Gleichzeitig hat der Prediger sich aber schon 2015 sehr scharf von den Anhängern des IS (Daesch) distanziert und die IS-Kämpfer als „Narren und Idioten“ bezeichnet, ihre Handlungsweise sei ein „Verbrechen“. Hintergrund ist, dass einige der Gemeindemitglieder des IKZ Angehörige von Opfern des IS sind, IS-Sympathisanten wurden von der Mitgliedschaft im IKZ ausgeschlossen.

Solche Differenzierungen überfordern offenbar den Bremer Verfassungsschutz. Im Februar 2015 behaupteten die Bremer Ermittler sogar, dass im IKZ 60 Maschinenpistolen für einen Terroranschlag in Stadtzentrum von Bremen gelagert würden, und rechtfertigten damit eine Durchsuchung der Gebetsräume mit Hunden – was für gläubige Muslime besonders entweihend ist.
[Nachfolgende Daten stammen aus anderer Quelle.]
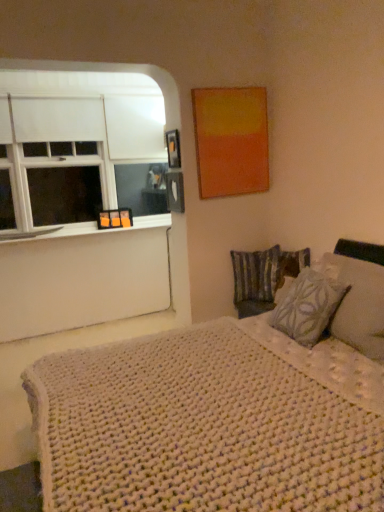
Describe the element at coordinates (85, 229) in the screenshot. I see `white painted wood at left` at that location.

Consider the image. In order to face patterned fabric pillow at right, marked as the first pillow in a front-to-back arrangement, should I rotate leftwards or rightwards?

You should rotate right by 14.733 degrees.

In order to click on metallic photo frame at upper center in this screenshot , I will do `click(173, 149)`.

How distant is patterned fabric pillow at right, the 2th pillow when ordered from back to front, from white matte window at left?

patterned fabric pillow at right, the 2th pillow when ordered from back to front, and white matte window at left are 2.53 meters apart from each other.

Does patterned fabric pillow at right, marked as the first pillow in a front-to-back arrangement, appear on the right side of white matte window at left?

Yes.

Who is bigger, patterned fabric pillow at right, the 2th pillow when ordered from back to front, or white matte window at left?

With larger size is white matte window at left.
Als „Haupttäter“ eines geplanten Anschlages wurden zwei Mitglieder des IKZ beschuldigt.

Schon eine Durchsuchung 2015 war rechtswidrig

Die Durchsuchung sei rechtswidrig gewesen, stellte das Bremer Verwaltungsgericht fest, die Ermittlungen gegen die „Hauptbeschuldigten“ wurden sang- und klanglos eingestellt. Die Behauptung eines drohenden Terroranschlages entpuppte sich als Hirngespinst, zusammenfantasiert auf der Grundlage zweier dubioser Informantenaussagen. Damals schon wurden dem Bremer Innensenator diskriminierende Äußerungen über das IKZ untersagt.
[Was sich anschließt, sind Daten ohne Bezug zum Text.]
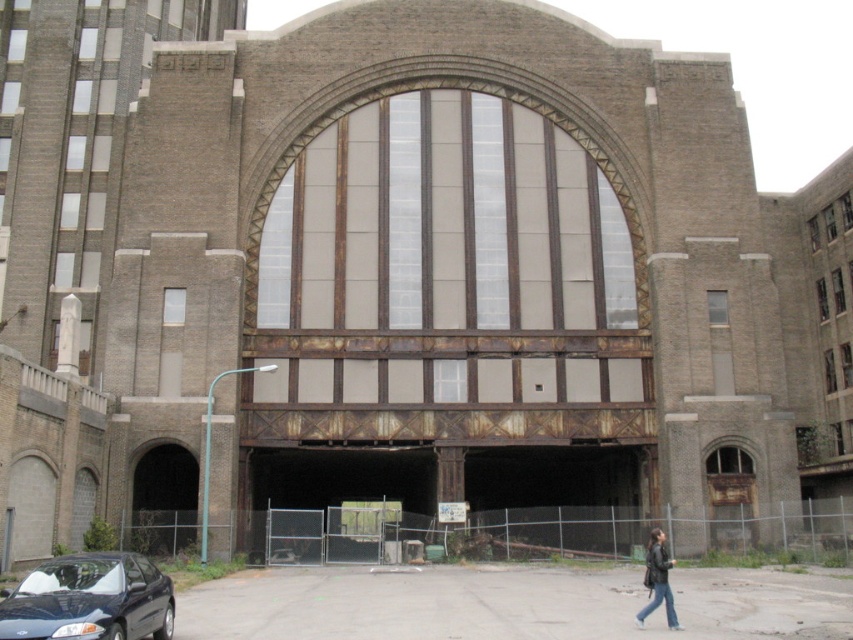
You are a photographer standing in front of the historic building. You want to take a photo that includes both the shiny black sedan at lower left and the black leather jacket at lower right. Considering their sizes, which object should you focus on to ensure both are clearly visible in the frame?

Since the shiny black sedan at lower left is larger than the black leather jacket at lower right, you should focus on the shiny black sedan at lower left to ensure both objects are clearly visible in the frame.

Looking at this image, you are a delivery person needing to park your 2.5 meter wide van. You see the shiny black sedan at lower left and the black leather jacket at lower right in the parking area. Can your van fit in the space between them?

The shiny black sedan at lower left is wider than the black leather jacket at lower right. Since the space between them is determined by the width of the sedan, which is wider, there should be enough space for your 2.5 meter wide van to fit between them.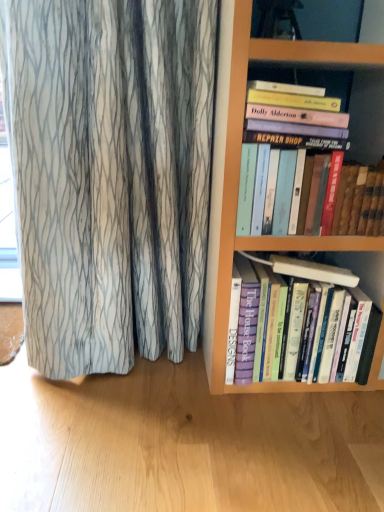
Where is `free space in front of purple hardcover book at center, the first book positioned from the bottom`? free space in front of purple hardcover book at center, the first book positioned from the bottom is located at coordinates (290, 435).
„Wir lassen uns das öffentliche Leben nicht von Terroristen diktieren“, hatte der Innensenator Ulrich Mäurer (SPD) nach dem Bremer „Terrorwochenende“ 2015 erklärt. Schon zwei Monate danach war klar, dass seine Behörde die Öffentlichkeit nur mit ihren unbegründeten Terrorfantasien in Aufregung versetzt hatte. In ähnlicher Weise haben die Bremer Richter auch jetzt, sieben Jahre später, die Bedrohungsfantasien über den Salafistenprediger für unbegründet erklärt.